Although financial markets focus mainly on the months ahead and the easing of restrictions, the data published this week will, to some extent, provide an estimate regarding the scale of the devastation in major economies. On Wednesday, data on GDP growth pace in Q1 in the US will be published, where it is expected that the pace will drop by 3.9% q/q (annualised), and a day later, the data for the eurozone will be available, where economists are expecting a 3.5% drop. Deeper-than-consensus falls may worsen sentiment, potentially increasing pressure on assets with a higher risk profile.
In the next few days, there will be a real flood of quarterly reports on listed companies, mainly in the USA. In addition to macroeconomic data, they may suggest how strongly the virus has affected business operations and what can be expected in the coming months (although the data for Q2 will be more important in these respects).
Awaiting moves of central banks
The actions of central banks may be more important (and will probably provide greater fluctuations) than GDP data and reports on companies. Tonight, the announcement of the Bank of Japan (BoJ) will be released - in this case, even before the weekend, there were media reports that the bank will announce an unlimited bond purchase program. However, the BoJ statement is not the one most anticipated by market participants this week. On Wednesday evening, the Federal Reserve (Fed) will publish the statement after the Monetary Committee meeting and on Thursday the European Central Bank (ECB). The activities of these banks support the current positive sentiment in the markets to the greatest extent; therefore we can expect increased volatility around these publications. Especially in the context of the ECB, as European leaders have not developed clear, joint help actions, it has become a reference point for the financial market in the context of the pandemic. The media have already been speculating for over a week about the possible purchase of "junk" bonds by the ECB.

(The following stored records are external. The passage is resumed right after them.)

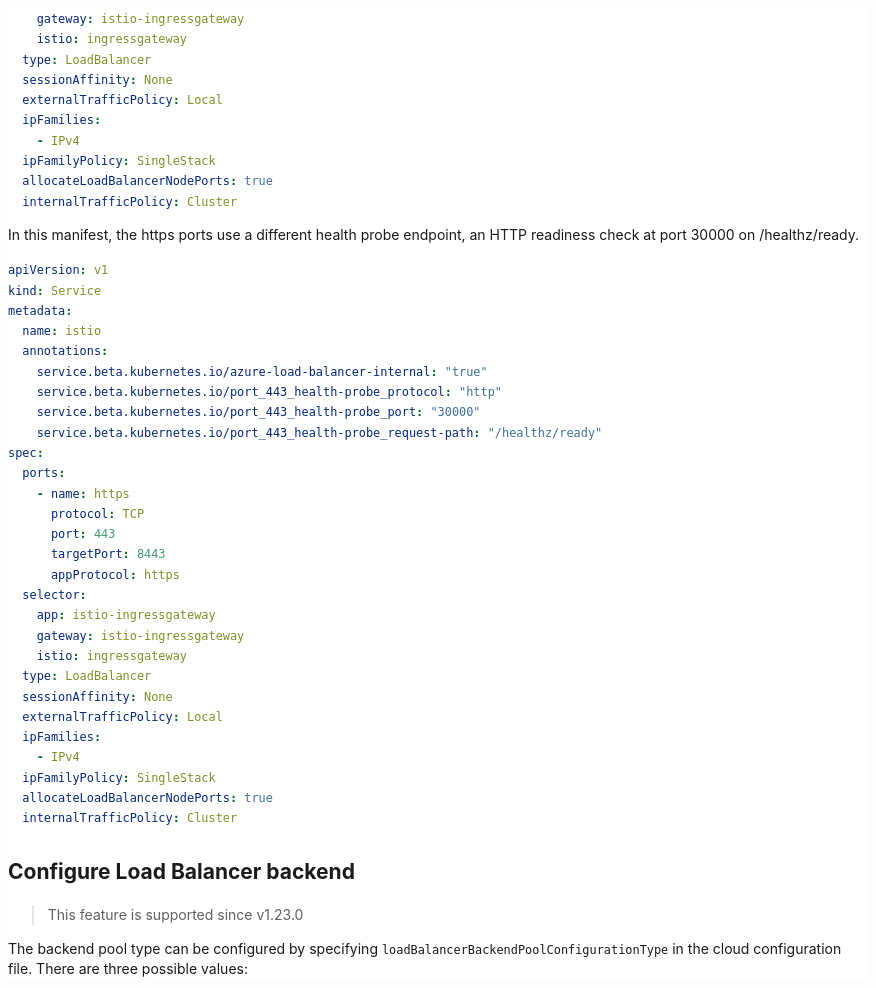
 ```yaml
    gateway: istio-ingressgateway
    istio: ingressgateway
  type: LoadBalancer
  sessionAffinity: None
  externalTrafficPolicy: Local
  ipFamilies:
    - IPv4
  ipFamilyPolicy: SingleStack
  allocateLoadBalancerNodePorts: true
  internalTrafficPolicy: Cluster
```

In this manifest, the https ports use a different health probe endpoint, an HTTP readiness check at port 30000 on /healthz/ready.
```yaml
apiVersion: v1
kind: Service
metadata:
  name: istio
  annotations:
    service.beta.kubernetes.io/azure-load-balancer-internal: "true"
    service.beta.kubernetes.io/port_443_health-probe_protocol: "http"
    service.beta.kubernetes.io/port_443_health-probe_port: "30000"
    service.beta.kubernetes.io/port_443_health-probe_request-path: "/healthz/ready"
spec:
  ports:
    - name: https
      protocol: TCP
      port: 443
      targetPort: 8443
      appProtocol: https
  selector:
    app: istio-ingressgateway
    gateway: istio-ingressgateway
    istio: ingressgateway
  type: LoadBalancer
  sessionAffinity: None
  externalTrafficPolicy: Local
  ipFamilies:
    - IPv4
  ipFamilyPolicy: SingleStack
  allocateLoadBalancerNodePorts: true
  internalTrafficPolicy: Cluster
```

## Configure Load Balancer backend

> This feature is supported since v1.23.0

The backend pool type can be configured by specifying `loadBalancerBackendPoolConfigurationType` in the cloud configuration file. There are three possible values:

Given the variety of significant events this week, the short-term impact on the market, including foreign exchange, may be unclear. However, significant fluctuations are expected from Wednesday onwards. In the end, it seems that the current positive sentiment will be extremely difficult to maintain, given the disastrous macroeconomic data published so far.

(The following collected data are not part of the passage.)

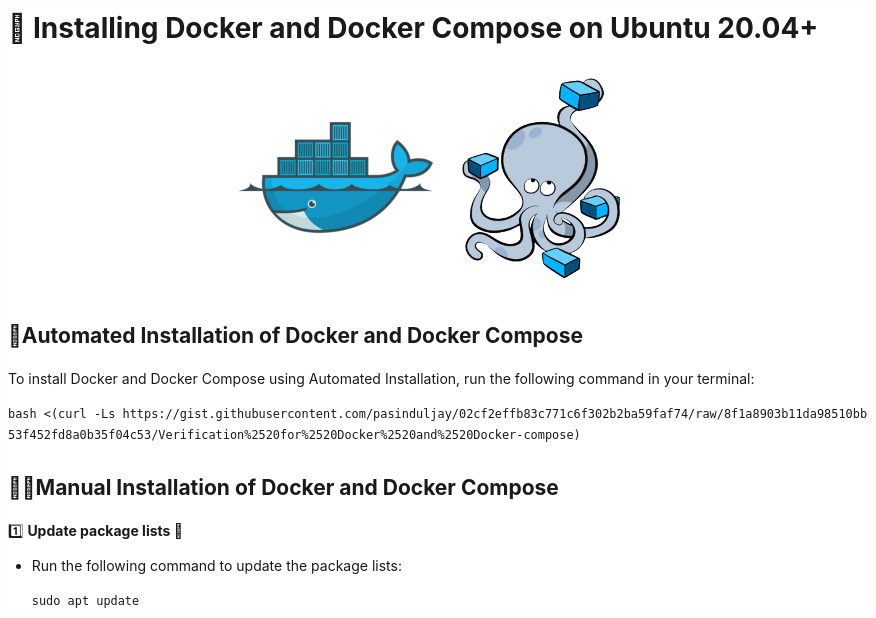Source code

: # 🐳 Installing Docker and Docker Compose on Ubuntu 20.04+

<p align="center">
  <img src="./media/docker.png" alt="Docker Image" />
  <img src="./media/docker-compose.png" alt="Docker Compose Image" />
</p>

## 🤖Automated Installation of Docker and Docker Compose

To install Docker and Docker Compose using Automated Installation, run the following command in your terminal:
     
```
bash <(curl -Ls https://gist.githubusercontent.com/pasinduljay/02cf2effb83c771c6f302b2ba59faf74/raw/8f1a8903b11da98510bb53f452fd8a0b35f04c53/Verification%2520for%2520Docker%2520and%2520Docker-compose)
```

## 👩‍💻Manual Installation of Docker and Docker Compose

1️⃣ **Update package lists 🔄**
    
-   Run the following command to update the package lists:

    ```
    sudo apt update
    ```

While waiting for these important events, Monday was marked by the dollar's depreciation. It's hard to talk about its weakness because the valuation against most currencies is still high. Quotations of EUR/USD increased to about 1.0860 in the morning, which is close to the upper limit since last Wednesday.
A reduction in demand pressure on the US currency is usually positive for the zloty and was no different until midday today. The USD/PLN exchange rate fell to about 4.16 (the lowest level since Tuesday), the CHF/PLN to 4.28 (the lowest since 12 days and around the lower boundary of quotations for a month), and the EUR/PLN to a weekly low of about 4.5140 PLN. The GBP/PLN exchange rate was slightly above the Friday closing (around 5.1850 around midday), which was due to the slightly stronger pound due to the weaker dollar and Johnson's return to work. Apart from the Bank of Japan's announcement at night, the calendar of macroeconomic events is practically empty, so the zloty's volatility range should remain limited and will only increase significantly from Wednesday.